Im Easy Mode ist dies nicht vorgesehen. Dabei wäre es für Asus so leicht gewesen. Aber zum Glück können wir ja selbst Hand anlegen. Das Programm “startsimple.sh” im Verzeichniss “/usr/bin” kann entsprechend angepasst werden, dass es Anwendungen beim Systemstart für uns ausführt. Hierzu ist der entsprechende Aufruf ziemlich am Ende, direkt vor der Zeile “exec icewm” einzufügen. Mit “powermonitor“, “minimixer” und “wapmonitor” gibt es ja entsprechende Beispiele. (Das &-Zeichen am Zeilenende nicht vergessen). Somit könnte man also auf der Textkonsole (Strg+Alt+T) mit dem Befehl “sudo kate /usr/bin/startsimple.sh” eine Zeile “/usr/bin/kooldock &” einfügen, um KoolDock zu starten.

Der Nachteil dabei ist, dass man bei jeder Änderung an den Autostart-Programmen an dieser doch sehr wichtigen Datei herummachen muss. Also bauen wir uns lieber eine Lösung wie unter KDE: Wir modifizieren “/usr/bin/startsimple.sh” so, dass alle Autostartskripte, die wir im Verzwichniss “~/.Autostart.simple” speichern ausgeführt werden. (Die Schlangenlinie “~” steht übrigens für unser Datenverzeichniss bzw. “home”).

Diese Autostartskripte können dann sehr einfach gehalten sein.

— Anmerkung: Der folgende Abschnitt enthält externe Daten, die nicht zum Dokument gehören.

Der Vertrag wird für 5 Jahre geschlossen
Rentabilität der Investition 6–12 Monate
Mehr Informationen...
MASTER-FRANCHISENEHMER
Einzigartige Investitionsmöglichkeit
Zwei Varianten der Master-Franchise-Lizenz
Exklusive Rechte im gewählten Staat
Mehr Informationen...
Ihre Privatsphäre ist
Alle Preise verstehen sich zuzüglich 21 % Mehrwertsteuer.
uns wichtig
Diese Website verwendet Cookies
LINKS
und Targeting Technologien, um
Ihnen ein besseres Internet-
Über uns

Folgendes startet zum Beispiel Kooldock:

#! /bin/bash
/usr/bin/kooldock &

Und wem dies alles zu kompliziert war, dem empfehle ich wie immer an dieser Stelle die PimpmEEE-Skripts, die das alles automatisch erledigen:

Das PimpmEEE-Skript “install-autostart” modifiziert die Datei “/usr/bin/startsimple.sh” dahingehend, dass diese alle Autostartskripte im Verzeichniss “~/.Autostart.simple/” beim Systemstart ausführt. Desweiteren wird ein Autostartskript angelegt, das die Anwendung “Kooldock” startet.

Backups der geänderten Dateien werden im Datenverzeichniss des Nutzers angelegt.